In January 2017, both McCain and Thornberry released defense budget white papers that were widely seen to identify key military programs and capabilities that lawmakers should support over the next several years.

McCain’s paper, “Restoring American Power,” advocated for the Air Force to purchase up to 300 new aircraft used for light attack and close-air support missions in permissive environments. The service began exploring the feasibility of off-the-shelf aircraft for such a mission around that time, and a year later has expressed an intent to award a contract by 2020.

It’s likely that receiving support from McCain through the white paper at an early point in the experiment encouraged the Air Force to continue the effort, Clark noted.
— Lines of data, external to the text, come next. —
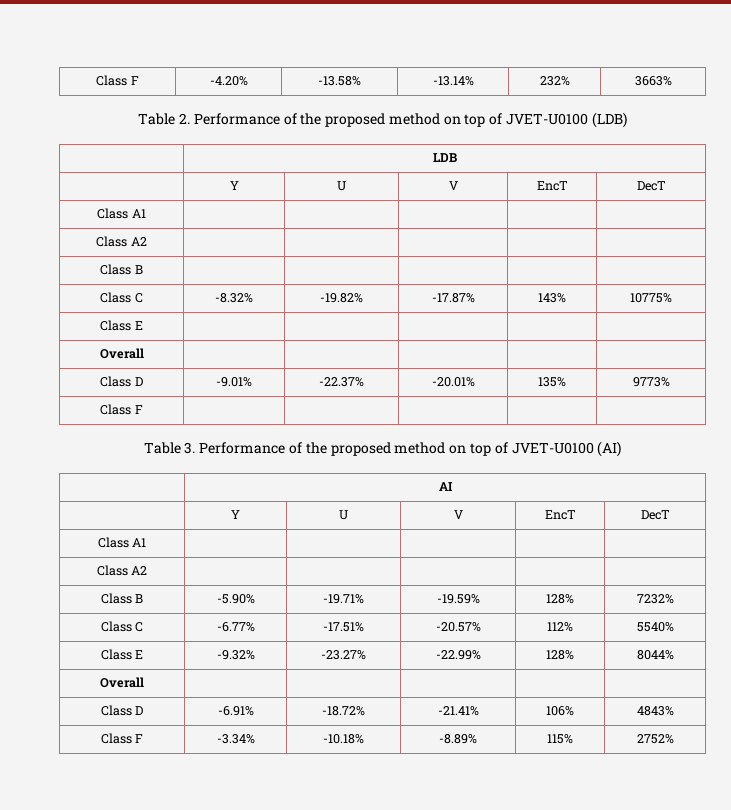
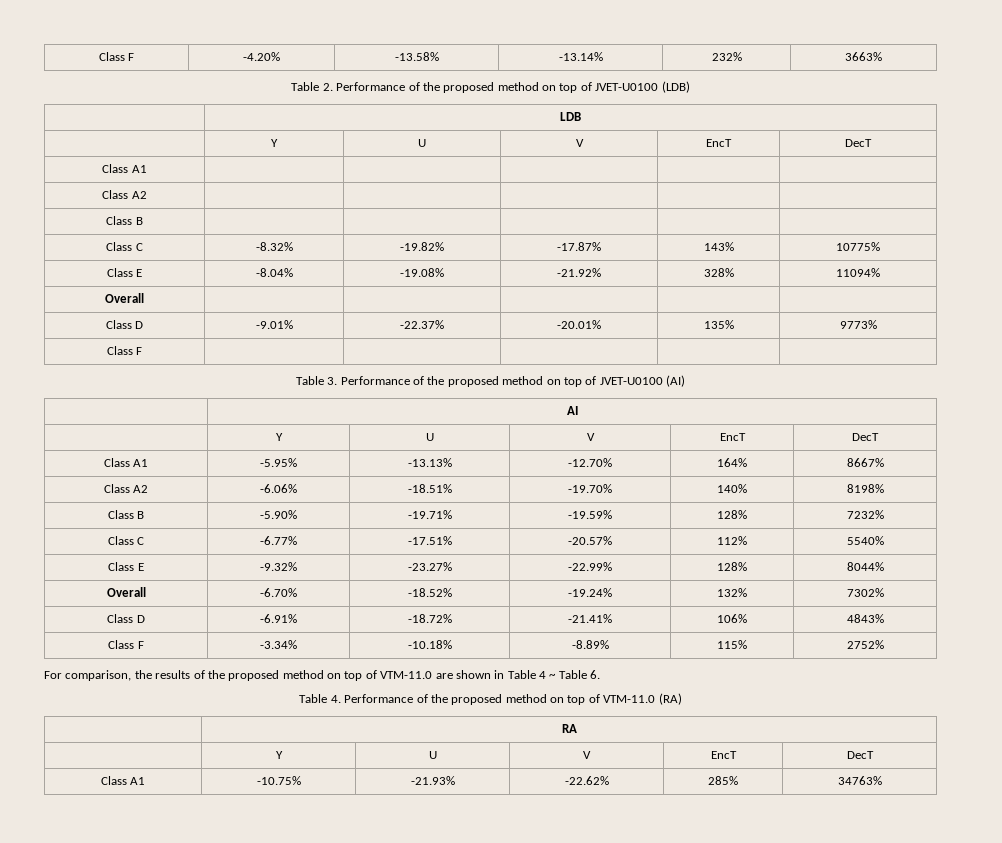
(143, 325) | | | | -> [255,268,293,277] [400,268,444,277] [557,268,601,277] [703,268,734,277] [835,268,880,277] -8.04% | -19.08% | -21.92% | 328% | 11094%
[96,565,148,576] | | | | // Class A2 | | | | | -> [260,458,297,467] [407,458,452,467] [567,458,612,467] [716,458,747,467] [846,458,884,467] [103,484,149,493] [260,484,297,493] [407,484,452,493] [567,484,612,493] [716,484,747,493] [846,484,884,493] -5.95% | -13.13% | -12.70% | 164% | 8667% // Class A2 | -6.06% | -18.51% | -19.70% | 140% | 8198%
(144, 682) | | | | -> [260,588,297,597] [407,588,452,597] [567,588,612,597] [716,588,747,597] [846,588,884,597] -6.70% | -18.52% | -19.24% | 132% | 7302%
(674, 739) none -> [44,670,601,681] [299,693,682,705] [561,724,577,733] [275,751,283,759] [428,751,437,759] [582,751,591,759] [710,751,737,759] [846,751,874,759] [100,776,146,785] [256,776,301,785] [410,776,455,785] [564,776,609,785] [707,776,738,785] [837,776,882,785] // For comparison, the results of the proposed method on top of VTM-11.0 are shown in Table 4 ~ Table 6. // Table 4. Performance of the proposed method on top of VTM-11.0 (RA) // | RA // | Y | U | V | EncT | DecT // Class A1 | -10.75% | -21.93% | -22.62% | 285% | 34763%

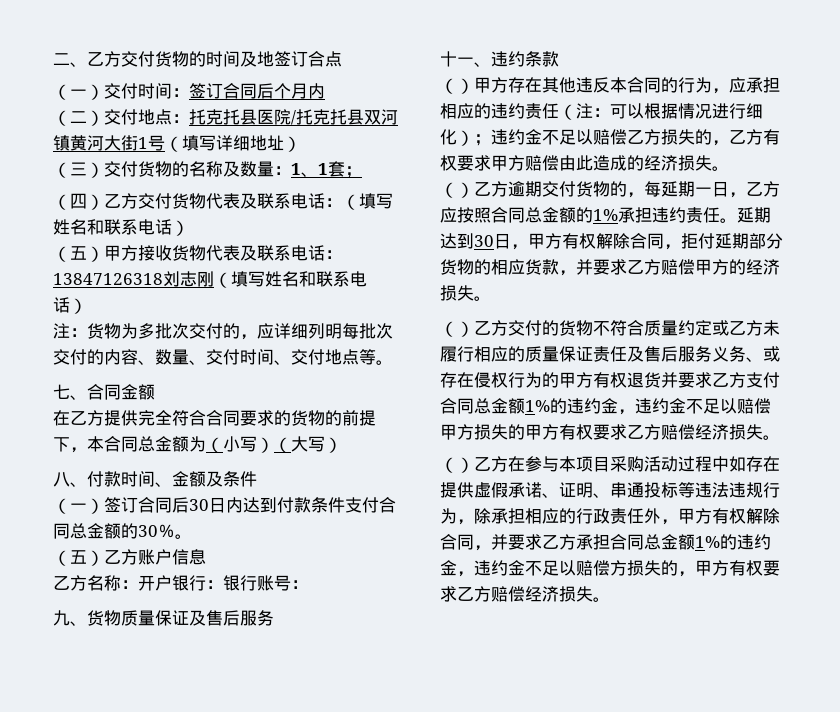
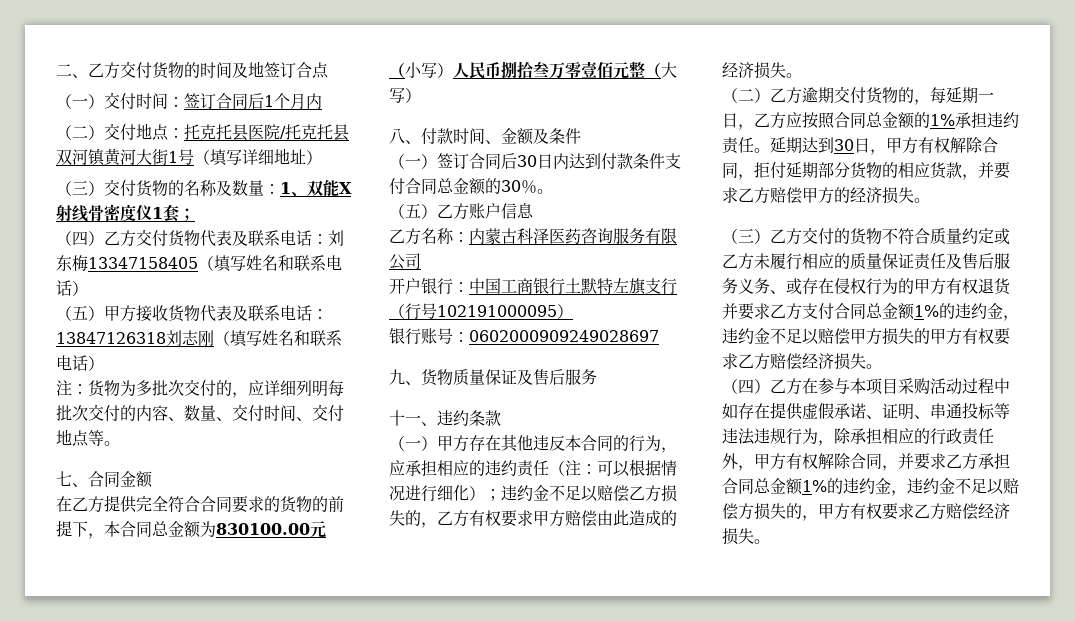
(274, 91) none -> [264,95,274,107] 1
(318, 174) none -> [307,180,352,197] [56,204,152,222] 双能X射线骨密度仪
(342, 202) none -> [328,230,344,247] [56,255,198,272] 刘东梅13347158405
(206, 444) none -> [216,521,326,538] 830100.00元
(274, 445) none -> [453,61,645,79] 人民币捌拾叁万零壹佰元整
[138,575,223,591] 开户银行： -> [469,228,677,244] [389,253,421,270] [389,278,677,295] [389,303,573,320] 内蒙古科泽医药咨询服务有限公司 // 开户银行：中国工商银行土默特左旗支行（行号102191000095） //
(308, 584) none -> [469,330,659,342] 0602000909249028697
(457, 86) none -> [405,440,421,449] 一
(457, 190) none -> [738,89,754,101] 二
(457, 329) none -> [738,228,754,243] 三
(457, 465) none -> [738,379,754,394] 四

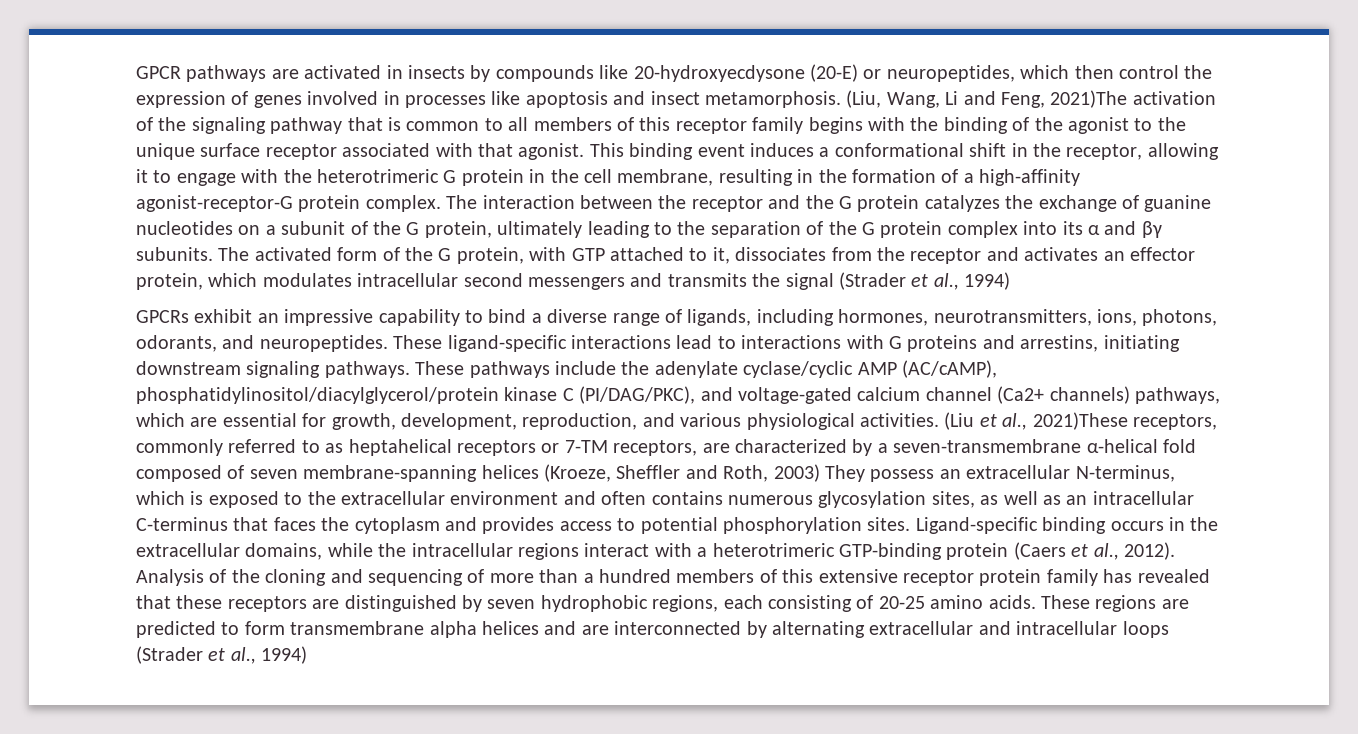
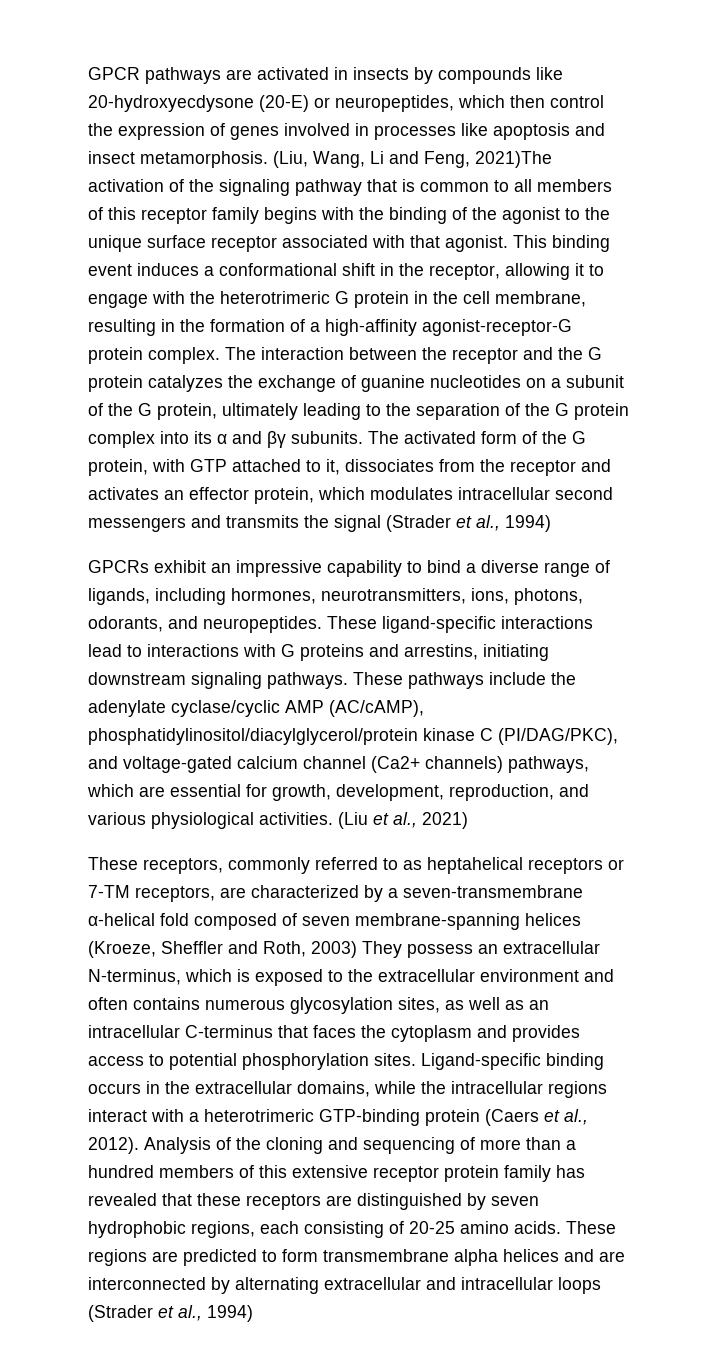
[1032,412,1128,430] 2021)These -> [422,812,468,829] [88,857,138,870] 2021) // These

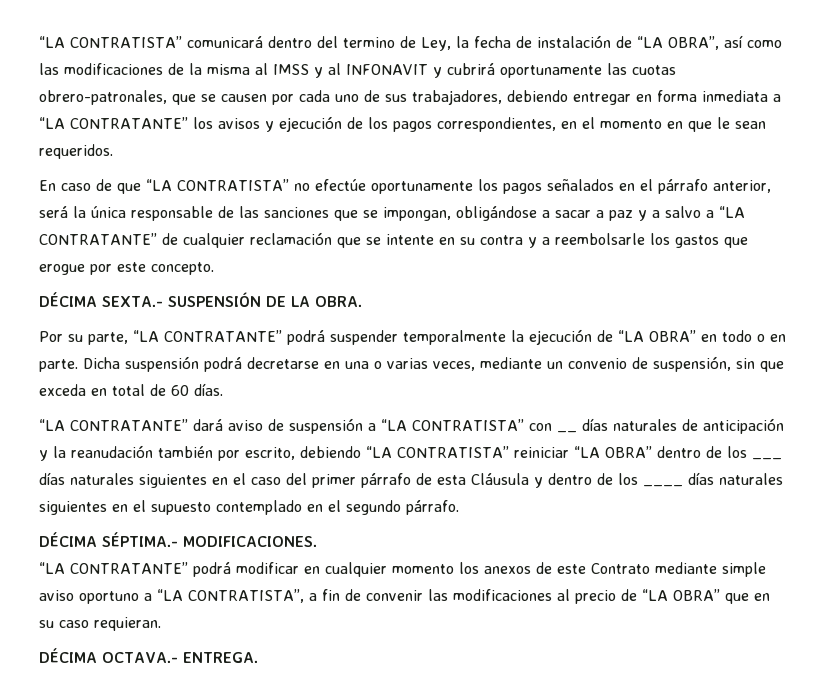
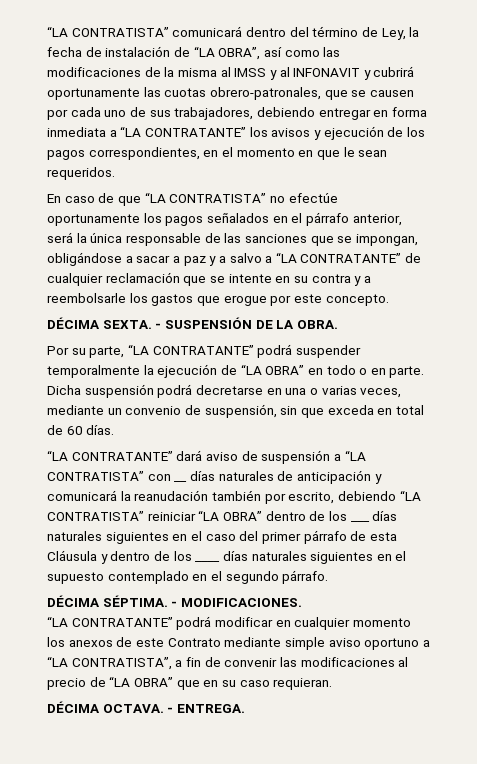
[342,37,395,48] termino -> [312,26,359,37] término
[102,296,163,307] SEXTA.- -> [102,320,162,329] SEXTA. -
(48, 455) none -> [47,490,117,501] comunicará
[102,532,178,547] SÉPTIMA.- -> [102,595,178,607] SÉPTIMA. -
[102,652,178,663] OCTAVA.- -> [102,704,174,713] OCTAVA. -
It will be difficult but necessary for another SASC member to take up McCain’s mantle when it comes to defense acquisition reform, Bartels said.

“Like it or not, that’s the type of thing that deserves congressional scrutiny, even if it’s just to check if things are yielding the proper results,” he said. “Right now, I don’t know if there is anyone who is, one, willing to take up that portfolio … and two, willing to do that with the emphasis that Sen. McCain brought to the issue.”

Acquisition reform efforts McCain pursued should remain a priority among SASC members, as they will want to see how many of those efforts – such as the light attack experiment – play out, Clark said.

Sen. James Inhofe (R-Okla.), the senior Republican on SASC who is expected to take up the chairmanship, told reporters last week that the issue of acquisition reform would not fall by the wayside.

Sen. Lindsey Graham (R-S.C.), a SASC member and close friend of McCain’s, told reporters that “When it came to the Pentagon, [McCain] was a ferocious reformer.”

“He loved nothing more than getting in” the defense budget, he added. “We’re going to have to take that up.”